On the other hand, with segment tracking, what you just mostly need is a consistent dealer. Agreed, some shuffles are so convoluted they are pretty much impossible to track, but a lot of them (yes, even many of the 2 passers) are trackable if you map and memorize the post shuffle lineup.
@^)
"If a single-riffle game is offered in Ruritania, they will fly out to Ruritania that evening."

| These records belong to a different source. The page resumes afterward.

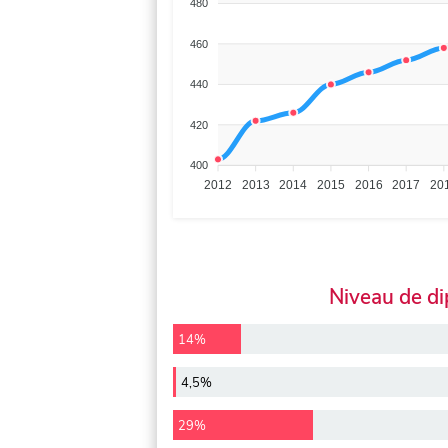
480
460
440
420
400
2012
2013
2014
2015
2016
2017
20
Niveau de d
14%
4,5%
29%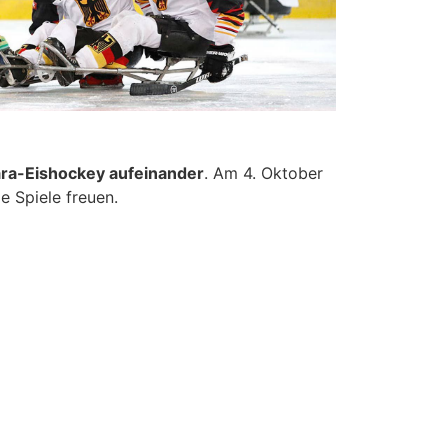
Office 365
Outlook Live
ara-Eishockey aufeinander
. Am 4. Oktober
e Spiele freuen.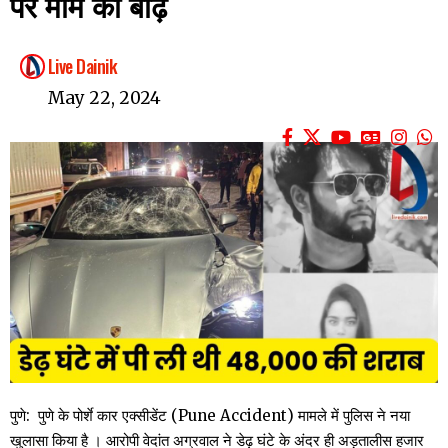
पर मीम की बाढ़
Live Dainik
May 22, 2024
पुणे: पुणे के पोर्शे कार एक्सीडेंट (Pune Accident) मामले में पुलिस ने नया
खुलासा किया है । आरोपी वेदांत अग्रवाल ने डेढ़ घंटे के अंदर ही अड़तालीस हजार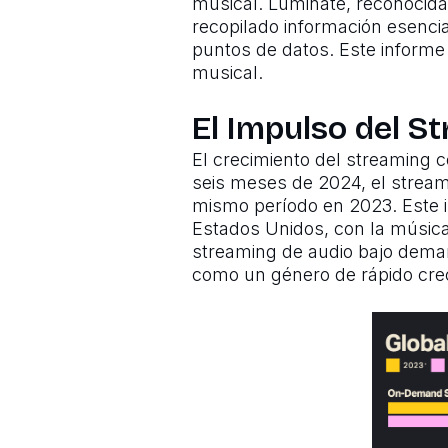
musical. Luminate, reconocida
recopilado información esenci
puntos de datos. Este informe
musical.
El Impulso del S
El crecimiento del streaming c
seis meses de 2024, el strea
mismo período en 2023. Este i
Estados Unidos, con la música l
streaming de audio bajo deman
como un género de rápido cre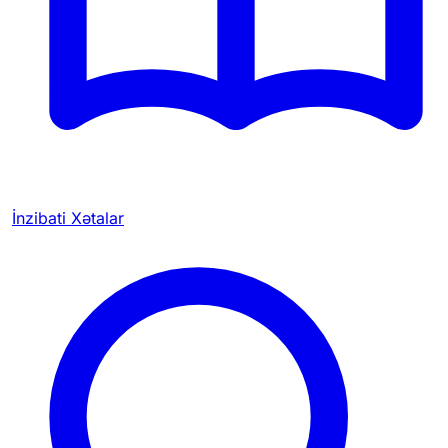
İnzibati Xətalar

-They'd better! They are going to have to travel for long periods of time to God-knows-where to find even just a couple of places with a precise single riffle!
@^D
On the other hand, I can think of several trackable shuffles within 200+ miles of me, and enough of them in Vegas to keep me busy there anytime I go. So I can travel if I want, (and to a place people actually WANT to go to!) or I can play nearer to home. I have those options, whereas you wouldn't.
But be sure to have a real good time in Ruritania!
@^D
"In exchange they work a tenth of the hours of a segment tracker for ten times the profits."
-Another fantastic claim. Again, I fail to see any possibly credible way you could have arrived at this figure accurately. As much as I am deeply into tracking, I will be the very first to admit that it is NOT an exact science, and certainly the same goes for ace locating as well.
-Although some might try to have me believe otherwise.
@^)
Cyclops
You be needin' to read your own post befoes you post it. I thought You be cumpuder litrite (or is that litrate?). Your cumpuder teacher didn't learn you very well.
Russ
PS - I just be kidding. You forgot to "undo" the italics.